Here you'll find comprehensive guides and documentation to get you up and running with IOMETE quickly and easily
The IOMETE lakehouse platform
- Modern lakehouse built on top of Apache Iceberg and Apache Spark.
- Spark Jobs
- SQL editor
- Advanced data catalog
- Jupyter Notebook
IOMETE's extreme value proposition
IOMETE offers a comprehensive and versatile data lakehouse platform, merging the capabilities of data lakes and data warehouses into a single, integrated solution. This platform is suitable for both cloud and on-premise deployments, providing a cloud-like data analytics experience in on-premise environments:
IOMETE's blend of advanced features and flexible architecture makes it suitable for a wide range of data management, analytics, and visualization tasks. It effectively consolidates data lakes and warehouses, streamlines data preparation, and enables real-time analytics, machine learning, predictive modeling, data visualization, and time-series analytics.
Object Storage: A durable and available object storage system, MinIO is configured for optimal performance, considering factors like CPU, RAM, disk speed, and network specifications.
Compute Cluster with Kubernetes: Kubernetes orchestrates IOMETE services, including Lakehouse and Spark job clusters. These clusters are elastically scalable, automatically adjusting based on load to maximize resource utilization.
Lakehouse Platform: Powered by Apache Spark and Apache Iceberg, it offers a robust SQL interface for data exploration and analytics. Features include ACID-compliant operations, data versioning, and time travel etc.
Query Federation Engine: Allows querying data from multiple sources, including relational and NoSQL databases, and flat files, without complex ETL pipelines.
Spark Job Service: Facilitates running and monitoring Spark Jobs, including Spark Streaming for real-time data processing.
Notebook Service: Provides an environment for running ad-hoc queries with results streamed back from the IOMETE cluster.
Data Catalog: A centralized repository for dataset metadata, enhancing collaboration and resource sharing.
Central Data Access Control: Manages access control policies across all datasets, including selective masking for sensitive fields.

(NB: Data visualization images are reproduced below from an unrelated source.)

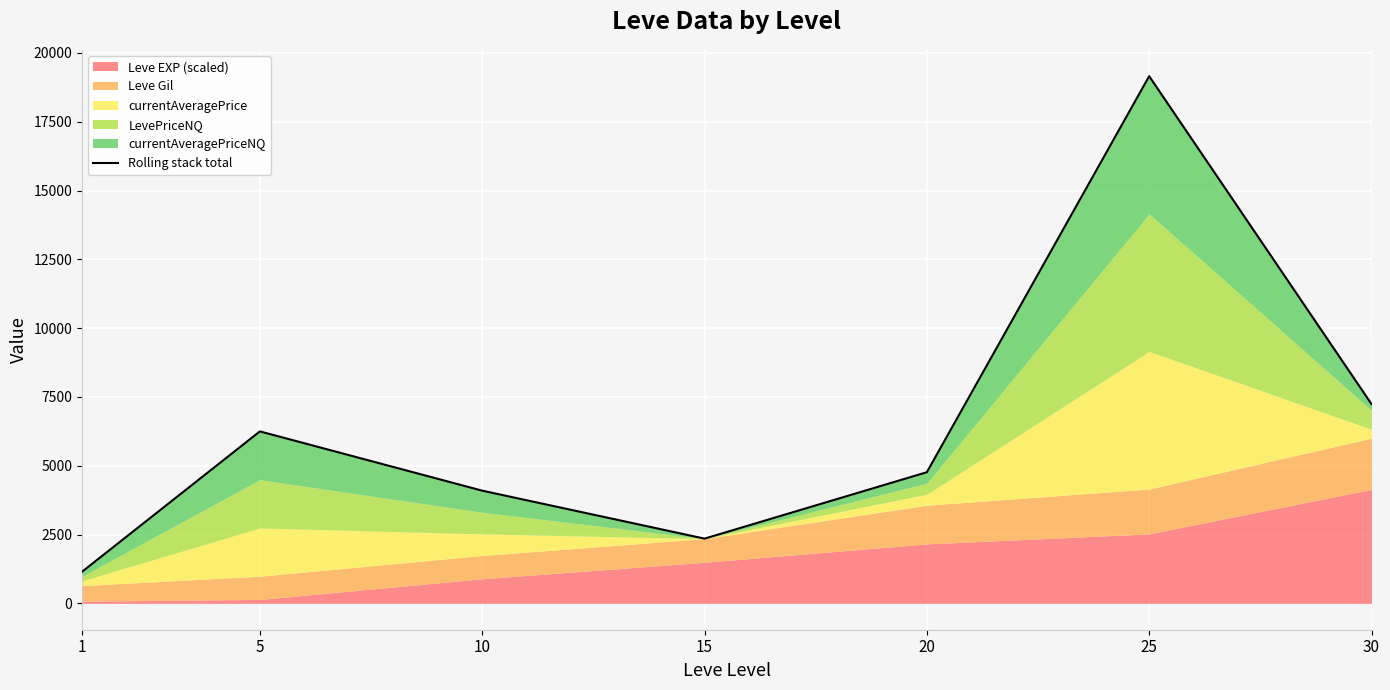

How many interior local valleys (lower than both neighbors) does the data have?

1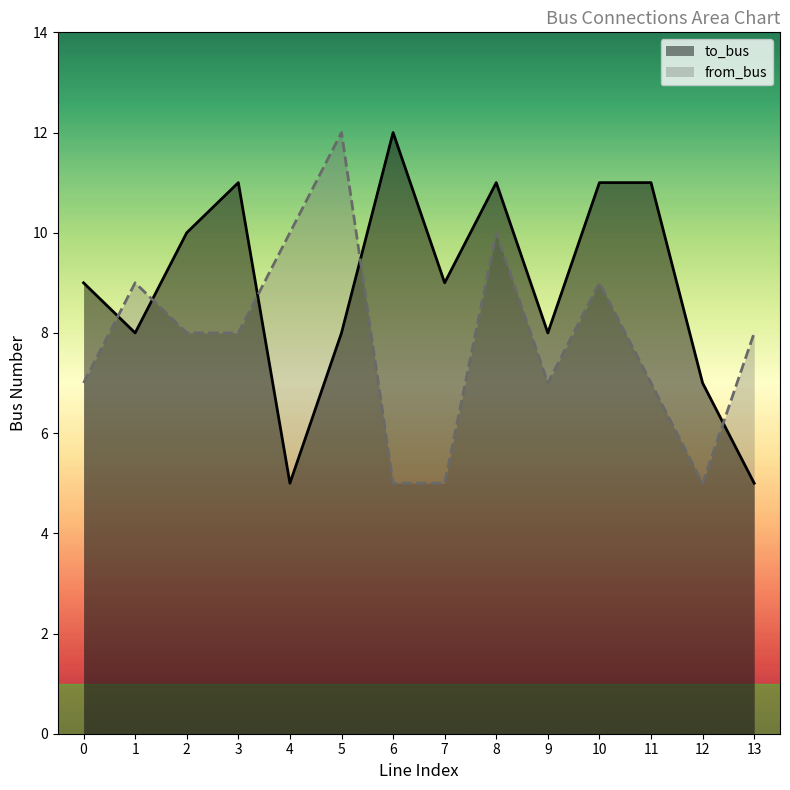

What is the total value across all series at 1?

17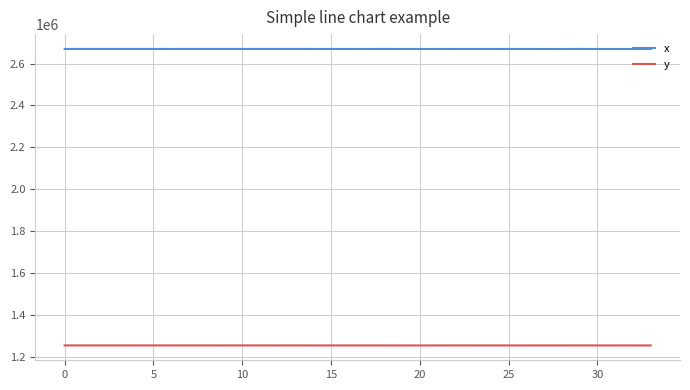

What is the minimum value for x?

2669368.9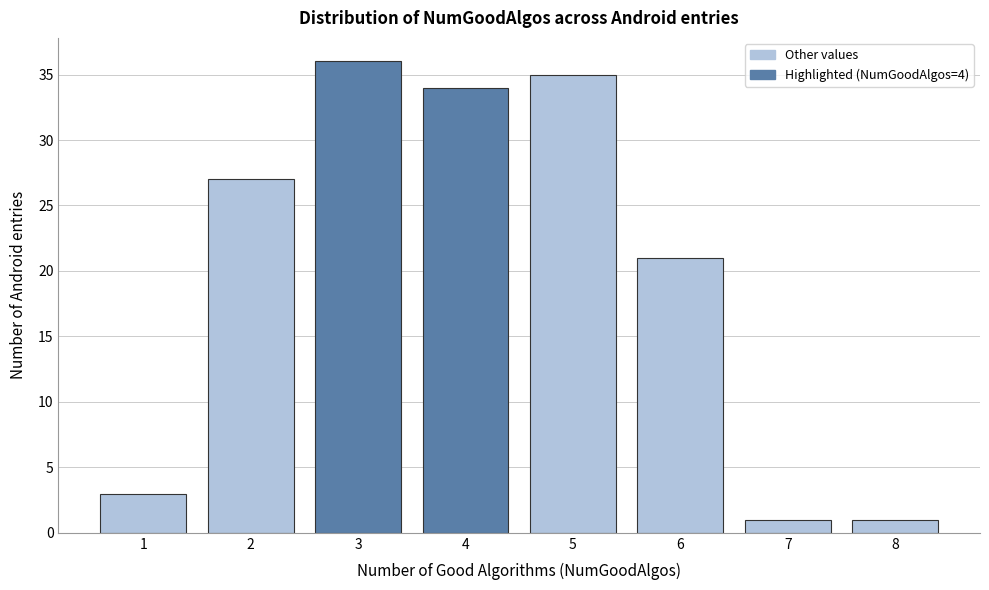

Reading left to right, list all the values displayed in this chart.

1=3	2=27	3=36	4=34	5=35	6=21	7=1	8=1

Built on Apache Ranger
Built-in SQL Editor: Features syntax highlighting and auto-completion for writing SQL queries.
Integration with External Tools: Supports integration with tools like Apache Airflow and BI tools, enhancing extensibility and existing infrastructure compatibility.
BI Tool Integration: Works seamlessly with major BI tools like Tableau, PowerBI, and Looker for deep BI experiences.
DBT Plugin: Facilitates SQL-based data pipelines, enhancing data integration workflows.
Data Ingestion & ETL: Integrates with data ingestion tools like Airbyte and Singer for efficient data import.
Orchestration: Integrates with Apache Airflow for advanced orchestration capabilities.
Data Catalog & Lineage: Offers robust data cataloging and integrates with platforms like Amundsen, Atlas, Talend, and Informatica for metadata and lineage collection.
Exceptional Performance: Enhanced with optimizations and modern technologies for high performance, as evidenced by benchmark results showing significant advantages over competitors
Security Features: Includes robust authentication, authorization, encryption, and advanced monitoring/logging for data protection.
Cloud-Native Architecture: Offers cloud-like elasticity, scalability, and ease of deployment, both in the cloud and on-premise.